THE BEGINNING:
Bare gnarly branches, deep grooved bark, long silent walks in the woods with the pine needle carpet under foot, moss and lichen spreading across the rocks. Weathered landscapes with jagged rock formations, tide pools with barnacles, brown seaweed pods, sand rivulets carved by the receding tide. These are the wonders of my childhood. The smell of salt as you approach the ocean, the cool pine of the forest and the nose twitching smell of manure that tells you there is a farm around the next bend. The rustic barn with the musty smell of unstirred air, poking about, finding old tools worn rusty brown and the delight of discovery as an old oak chest, worn with time is uncovered in a forgotten corner.
"Unpretentious, earthy, murky, simple… Wabi-sabi is a beauty of things imperfect, impermanent, and incomplete."

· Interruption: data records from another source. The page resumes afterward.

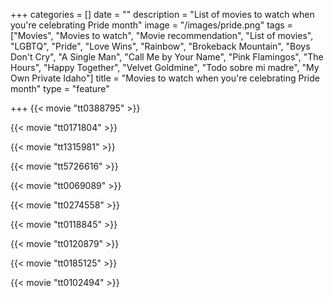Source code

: +++
categories = []
date = ""
description = "List of movies to watch when you're celebrating Pride month"
image = "/images/pride.png"
tags = ["Movies", "Movies to watch", "Movie recommendation", "List of movies", "LGBTQ", "Pride", "Love Wins", "Rainbow", "Brokeback Mountain", "Boys Don't Cry", "A Single Man", "Call Me by Your Name", "Pink Flamingos", "The Hours", "Happy Together", "Velvet Goldmine", "Todo sobre mi madre", "My Own Private Idaho"]
title = "Movies to watch when you're celebrating Pride month"
type = "feature"

+++
{{< movie "tt0388795" >}}

{{< movie "tt0171804" >}}

{{< movie "tt1315981" >}}

{{< movie "tt5726616" >}}

{{< movie "tt0069089" >}}

{{< movie "tt0274558" >}}

{{< movie "tt0118845" >}}

{{< movie "tt0120879" >}}

{{< movie "tt0185125" >}}

{{< movie "tt0102494" >}}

“Wabi-Sabi for Artists, Designers, Poets & Philosophers”, by Leonard Koren
THE MIDDLE:
In flow, the wet fluid motion of the clay spinning through my hands, I allow it to influence and inform me, letting go as in partnership we create. I play with the form, pulling, stretching, lifting - vessel verses sculpture - working to teeter on the edge of both, pushing the viewer to question and see more. I contemplate the form, the negative space, shadow, yin and yang. I further develop the surface texture with marks and slip, working to catch the irregular, random wabi-sabi essence.
THE END:
I spray the bisqued forms with copper, wrapped and splattered then tumble stacked into a trashcan with natural combustibles: dried leaves, sawdust, plants, copper, and salt. Matches struck, flames roar into a blaze that peaks and is covered with a lid. This smokes, slowly burning down through the can while the porous clay carbon traps, adding a rich unique finish to each piece. The contrasts of textures, the matte smoke trapped surface against the crackle glaze, the marks, lines, and faint smell of smoke hold my interest. The resulting wabi-sabi aesthetic, irregularly different, looking weathered and worn as if aged, catching the passage of time and the idea that nothing stays the same.